Document extract:
───

The title comes from a passage in “Inferno” (Hell), the first of the three sections of Dante’s epic poem, the “Divine Comedy.” 

Luzzi effortlessly weaves into his narrative the lessons he learned — lessons we can all learn — from the poem. Much of Dante’s experience was shaped by his abrupt exile from his beloved home city of Florence, a visceral loss that Luzzi felt mirrored his own.

“What resonated for me was that Dante, who had gone through a personal crisis, went through a ‘dark wood,’ ” Luzzi said. “ ‘The Divine Comedy’ is always changing for me, taking on new forms; what I heard in this iteration was the personal voice of his exile.”

As he began his memoir, Luzzi found that the greatest hurdle was “the difficulty of becoming a father” and confronting it in the act of writing. For years after Katherine’s death, Luzzi buried himself in work and left the care of his daughter, Isabel, in the hands of his close-knit Italian family living in Rhode Island.

“What was most painful was the challenge of raising my daughter, weaning myself from my family and building a life for the two of us alone,” he told me.

“If I hadn’t written the book, if I hadn’t had to dig so deeply and unearth the mistakes I made, I wouldn’t get past them. Writing in that sense was extremely important, part of the process — that combination of catharsis and self-understanding.”

The beauty and power of “In a Dark Wood” comes from Luzzi’s own, authentic voice and his unflinching courage to face not only his demons, but also his angels. What do we lose when we lose a loved one? Luzzi asks. How important is someone’s physical presence, or desire? Is there a spiritual connection?

Luzzi’s story, you will be glad to know, has a happy ending. He has been remarried for three years and has a second child with his new wife, a Hudson Valley classical musician. What Luzzi said he discovered is that “the ultimate source and guide is other people; my daughter, Isabel, my wife, Helena, and how my Italian family really rescued the two of us.”

And then there was a certain legendary poet who wrote, “Incipit vita nova” — here begins the new life.

───

Record set:
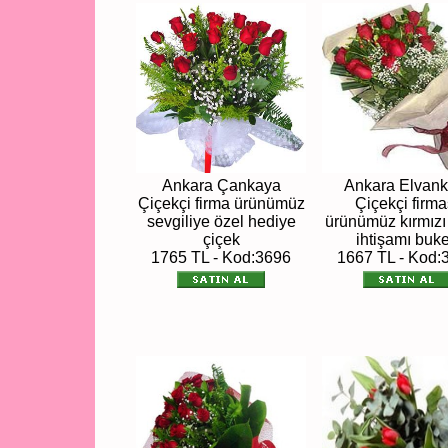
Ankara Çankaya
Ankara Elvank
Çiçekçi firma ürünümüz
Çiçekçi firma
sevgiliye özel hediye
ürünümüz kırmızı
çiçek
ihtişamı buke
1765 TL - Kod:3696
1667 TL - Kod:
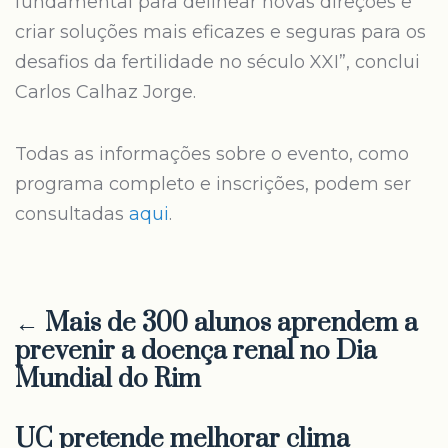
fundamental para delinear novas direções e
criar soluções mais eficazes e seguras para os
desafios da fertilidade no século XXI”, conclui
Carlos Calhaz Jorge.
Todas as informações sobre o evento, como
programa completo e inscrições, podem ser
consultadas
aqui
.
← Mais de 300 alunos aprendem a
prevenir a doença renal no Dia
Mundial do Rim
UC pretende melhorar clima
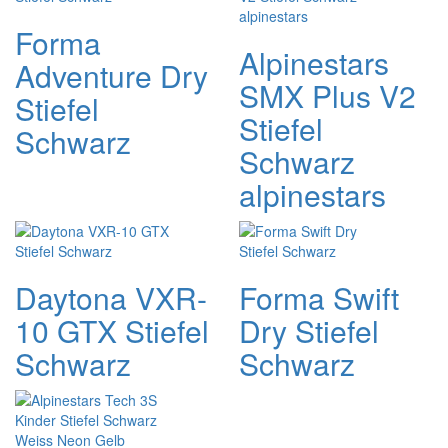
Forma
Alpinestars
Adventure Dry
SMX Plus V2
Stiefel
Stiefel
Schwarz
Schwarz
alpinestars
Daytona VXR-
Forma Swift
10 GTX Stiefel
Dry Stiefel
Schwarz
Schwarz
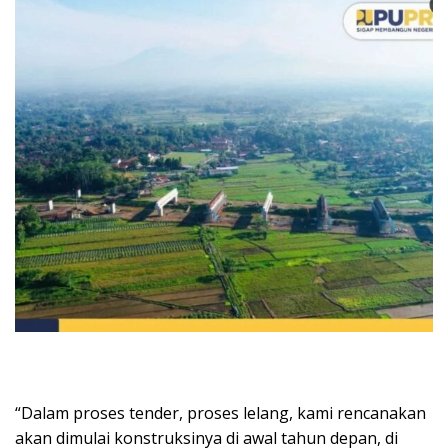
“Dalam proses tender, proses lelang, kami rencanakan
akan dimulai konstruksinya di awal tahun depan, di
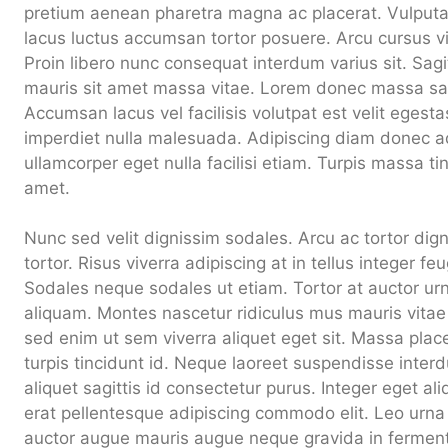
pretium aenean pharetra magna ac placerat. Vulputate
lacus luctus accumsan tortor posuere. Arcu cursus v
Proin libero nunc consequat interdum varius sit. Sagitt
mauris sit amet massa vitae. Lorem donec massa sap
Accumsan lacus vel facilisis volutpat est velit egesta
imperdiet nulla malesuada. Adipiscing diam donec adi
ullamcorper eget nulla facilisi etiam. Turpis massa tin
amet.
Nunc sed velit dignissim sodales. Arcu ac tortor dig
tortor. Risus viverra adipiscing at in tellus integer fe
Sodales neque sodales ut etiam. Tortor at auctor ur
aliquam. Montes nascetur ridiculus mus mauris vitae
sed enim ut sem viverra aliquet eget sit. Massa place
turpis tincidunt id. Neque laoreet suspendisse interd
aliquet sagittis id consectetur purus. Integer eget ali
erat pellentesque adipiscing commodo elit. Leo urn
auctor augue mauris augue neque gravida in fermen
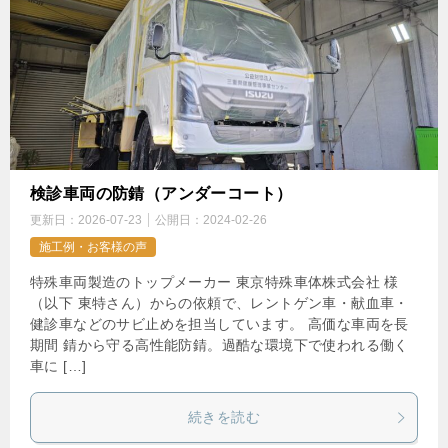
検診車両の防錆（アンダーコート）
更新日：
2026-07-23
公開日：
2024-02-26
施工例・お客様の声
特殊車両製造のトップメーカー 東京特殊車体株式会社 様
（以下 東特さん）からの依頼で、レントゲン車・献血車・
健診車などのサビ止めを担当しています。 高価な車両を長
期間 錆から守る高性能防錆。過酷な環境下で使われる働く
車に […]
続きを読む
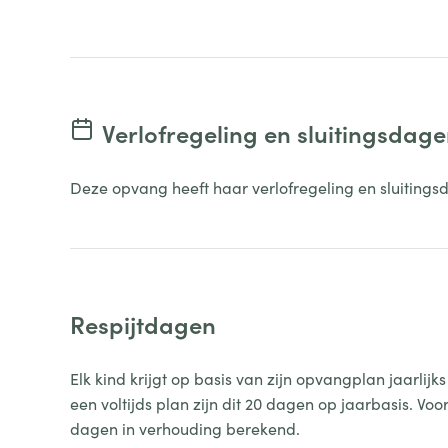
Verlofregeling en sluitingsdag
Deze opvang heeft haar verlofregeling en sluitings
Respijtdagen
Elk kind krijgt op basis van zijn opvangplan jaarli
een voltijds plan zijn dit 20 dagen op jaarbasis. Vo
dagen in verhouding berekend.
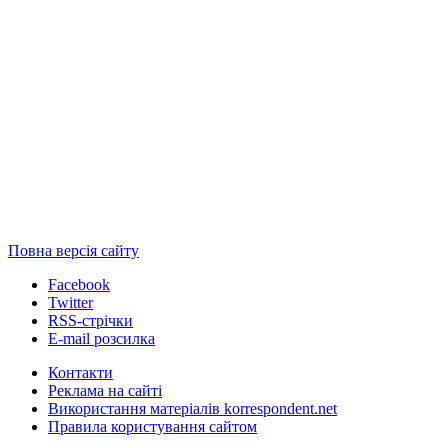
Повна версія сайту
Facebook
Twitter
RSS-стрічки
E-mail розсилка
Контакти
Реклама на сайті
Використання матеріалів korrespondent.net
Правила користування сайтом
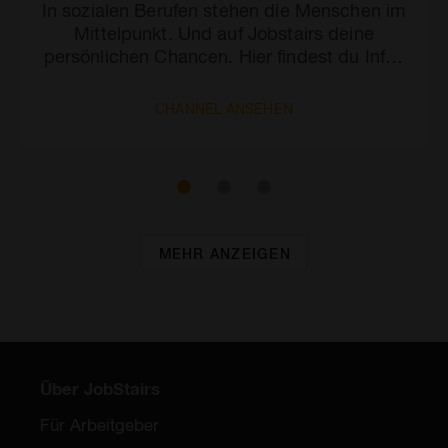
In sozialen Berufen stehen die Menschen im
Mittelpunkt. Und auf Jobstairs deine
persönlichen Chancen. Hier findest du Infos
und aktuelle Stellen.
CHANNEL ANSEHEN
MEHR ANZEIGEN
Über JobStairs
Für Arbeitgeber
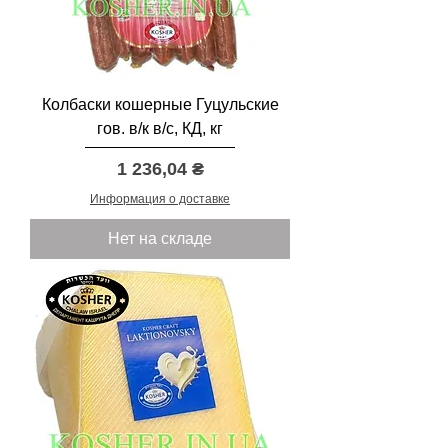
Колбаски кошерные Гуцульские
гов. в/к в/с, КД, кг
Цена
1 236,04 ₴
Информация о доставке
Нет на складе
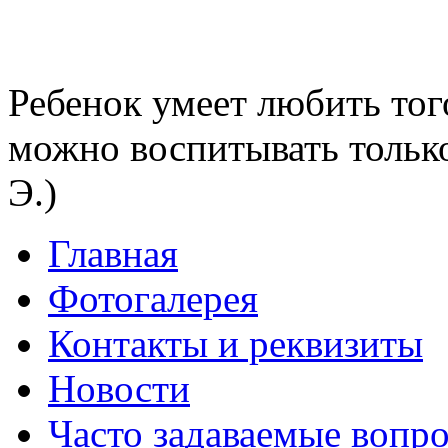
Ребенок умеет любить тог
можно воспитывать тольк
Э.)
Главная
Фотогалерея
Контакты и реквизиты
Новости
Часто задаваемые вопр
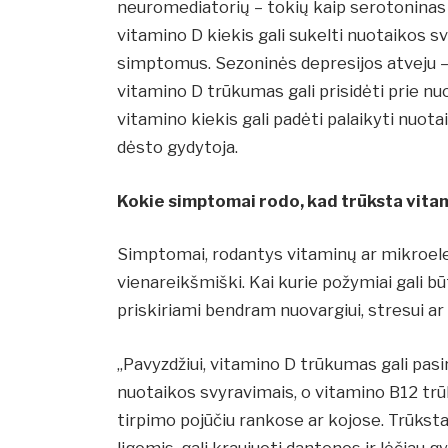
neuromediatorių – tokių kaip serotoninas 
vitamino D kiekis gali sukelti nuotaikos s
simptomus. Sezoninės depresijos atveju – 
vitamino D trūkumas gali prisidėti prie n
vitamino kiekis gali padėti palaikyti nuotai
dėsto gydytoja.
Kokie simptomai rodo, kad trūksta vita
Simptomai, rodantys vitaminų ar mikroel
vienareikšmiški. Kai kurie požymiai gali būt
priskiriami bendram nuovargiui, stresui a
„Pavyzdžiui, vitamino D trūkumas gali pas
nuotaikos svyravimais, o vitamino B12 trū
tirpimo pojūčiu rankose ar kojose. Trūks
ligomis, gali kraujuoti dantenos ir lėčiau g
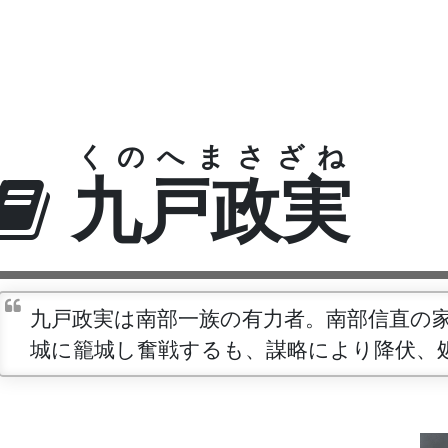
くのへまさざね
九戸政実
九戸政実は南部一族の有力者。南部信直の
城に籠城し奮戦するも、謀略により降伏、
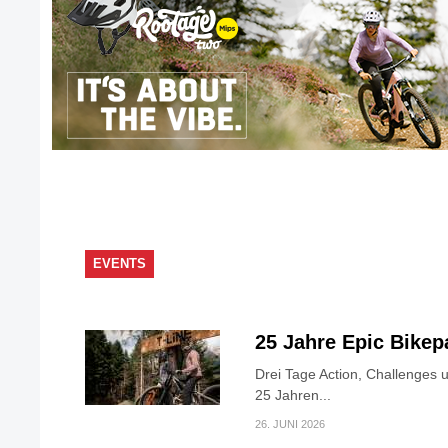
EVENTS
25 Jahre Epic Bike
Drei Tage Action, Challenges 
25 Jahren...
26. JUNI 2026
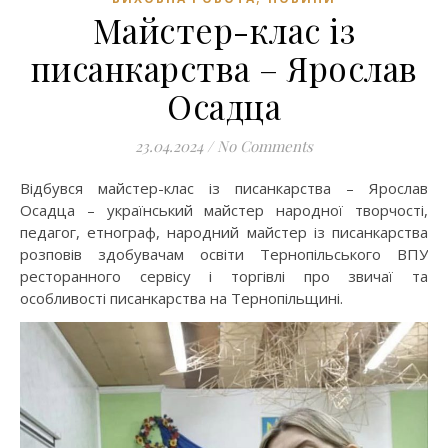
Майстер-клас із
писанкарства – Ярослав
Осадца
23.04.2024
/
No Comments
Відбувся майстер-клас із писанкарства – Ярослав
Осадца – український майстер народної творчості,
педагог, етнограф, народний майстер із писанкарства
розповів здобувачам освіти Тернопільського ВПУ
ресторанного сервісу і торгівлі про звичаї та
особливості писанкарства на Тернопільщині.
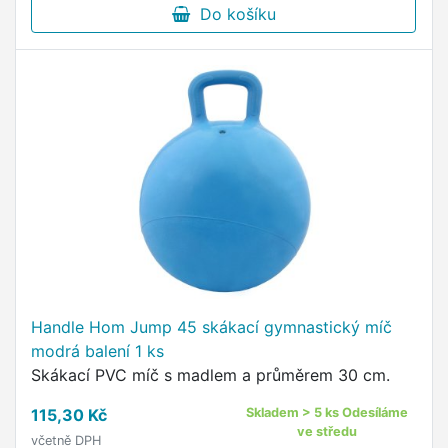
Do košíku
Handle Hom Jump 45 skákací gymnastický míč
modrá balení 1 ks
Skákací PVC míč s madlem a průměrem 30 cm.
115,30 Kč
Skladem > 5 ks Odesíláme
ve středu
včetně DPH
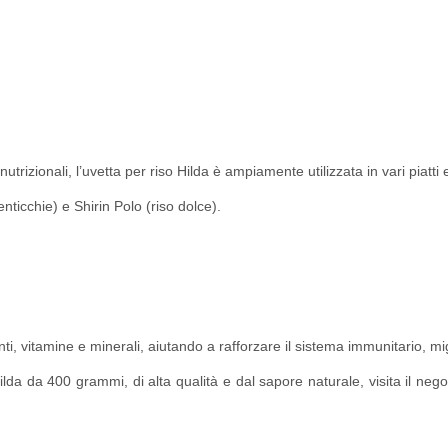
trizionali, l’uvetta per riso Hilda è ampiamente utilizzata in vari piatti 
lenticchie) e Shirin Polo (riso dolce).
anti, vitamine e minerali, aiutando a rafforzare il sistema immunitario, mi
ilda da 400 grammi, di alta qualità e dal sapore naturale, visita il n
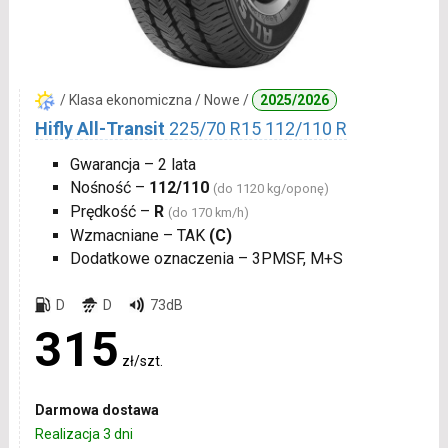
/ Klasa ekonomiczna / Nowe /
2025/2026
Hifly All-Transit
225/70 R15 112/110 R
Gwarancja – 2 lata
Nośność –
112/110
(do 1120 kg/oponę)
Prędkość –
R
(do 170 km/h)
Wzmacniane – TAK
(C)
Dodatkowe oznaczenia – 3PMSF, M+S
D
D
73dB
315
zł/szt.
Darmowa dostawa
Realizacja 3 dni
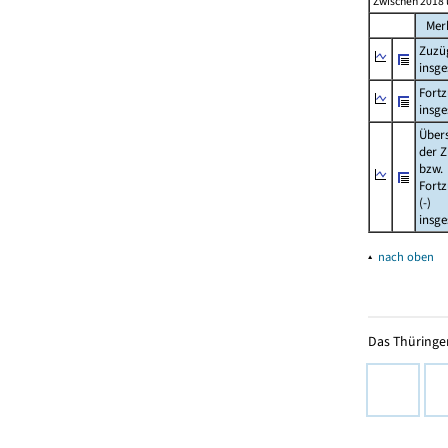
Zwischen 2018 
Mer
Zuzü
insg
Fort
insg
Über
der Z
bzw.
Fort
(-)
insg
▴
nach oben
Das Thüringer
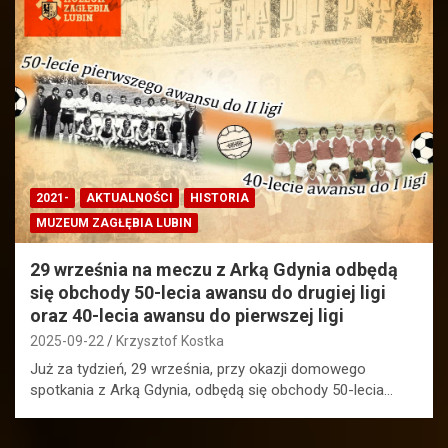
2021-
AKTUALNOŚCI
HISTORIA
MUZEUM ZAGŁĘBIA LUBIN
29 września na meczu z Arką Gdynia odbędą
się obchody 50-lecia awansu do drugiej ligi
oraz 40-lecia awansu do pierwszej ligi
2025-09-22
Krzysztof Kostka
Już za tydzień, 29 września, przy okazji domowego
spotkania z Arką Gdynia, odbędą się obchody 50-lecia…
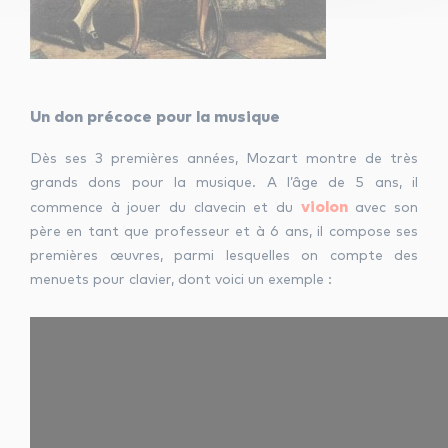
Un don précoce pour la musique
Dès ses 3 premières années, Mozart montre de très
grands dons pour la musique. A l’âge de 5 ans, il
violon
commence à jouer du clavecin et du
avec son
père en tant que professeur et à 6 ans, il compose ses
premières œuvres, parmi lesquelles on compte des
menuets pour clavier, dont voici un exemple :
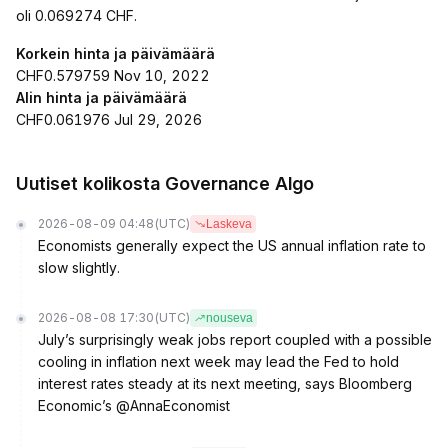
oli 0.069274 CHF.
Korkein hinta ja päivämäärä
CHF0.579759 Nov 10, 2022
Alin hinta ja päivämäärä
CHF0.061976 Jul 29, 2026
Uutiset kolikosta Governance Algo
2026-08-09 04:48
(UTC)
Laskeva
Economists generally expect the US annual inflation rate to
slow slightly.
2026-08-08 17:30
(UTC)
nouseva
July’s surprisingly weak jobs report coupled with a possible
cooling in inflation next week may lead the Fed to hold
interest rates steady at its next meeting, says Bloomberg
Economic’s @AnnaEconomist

───

Tasks for this exercise:
a - Set down the part of the passage on Luzzi's memoir that begins at the words "As he began" and stops after "in Rhode Island.".
b - Please recast the records as a JSON list of strings, one string per line, starting at the line that has "ekonomiczna / Nowe /" and stopping after the last line of the records. Skip blank lines and leave the pictures out.

Answers:
a -
As he began his memoir, Luzzi found that the greatest hurdle was “the difficulty of becoming a father” and confronting it in the act of writing. For years after Katherine’s death, Luzzi buried himself in work and left the care of his daughter, Isabel, in the hands of his close-knit Italian family living in Rhode Island.

b -
[
  "/ Klasa ekonomiczna / Nowe /",
  "2025/2026",
  "Hifly All-Transit",
  "225/70 R15 112/110 R",
  "Gwarancja – 2 lata",
  "Nośność –",
  "112/110",
  "(do 1120 kg/oponę)",
  "Prędkość –",
  "R",
  "(do 170 km/h)",
  "Wzmacniane – TAK",
  "(C)",
  "Dodatkowe oznaczenia – 3PMSF, M+S",
  "D",
  "D",
  "73dB",
  "315",
  "zł/szt.",
  "Darmowa dostawa",
  "Realizacja 3 dni",
  "Zwischen 2018 ",
  "Mer",
  "Zuzü",
  "insg",
  "Fort",
  "insg",
  "Über",
  "der Z",
  "bzw.",
  "Fort",
  "(-)",
  "insg",
  "▴",
  "nach oben",
  "Das Thüringer",
  "2021-",
  "AKTUALNOŚCI",
  "HISTORIA",
  "MUZEUM ZAGŁĘBIA LUBIN",
  "29 września na meczu z Arką Gdynia odbędą",
  "się obchody 50-lecia awansu do drugiej ligi",
  "oraz 40-lecia awansu do pierwszej ligi",
  "2025-09-22",
  "Krzysztof Kostka",
  "Już za tydzień, 29 września, przy okazji domowego",
  "spotkania z Arką Gdynia, odbędą się obchody 50-lecia…",
  "Un don précoce pour la musique",
  "Dès ses 3 premières années, Mozart montre de très",
  "grands dons pour la musique. A l’âge de 5 ans, il",
  "violon",
  "commence à jouer du clavecin et du",
  "avec son",
  "père en tant que professeur et à 6 ans, il compose ses",
  "premières œuvres, parmi lesquelles on compte des",
  "menuets pour clavier, dont voici un exemple :",
  "oli 0.069274 CHF.",
  "Korkein hinta ja päivämäärä",
  "CHF0.579759 Nov 10, 2022",
  "Alin hinta ja päivämäärä",
  "CHF0.061976 Jul 29, 2026",
  "Uutiset kolikosta Governance Algo",
  "2026-08-09 04:48",
  "(UTC)",
  "Laskeva",
  "Economists generally expect the US annual inflation rate to",
  "slow slightly.",
  "2026-08-08 17:30",
  "(UTC)",
  "nouseva",
  "July’s surprisingly weak jobs report coupled with a possible",
  "cooling in inflation next week may lead the Fed to hold",
  "interest rates steady at its next meeting, says Bloomberg",
  "Economic’s @AnnaEconomist"
]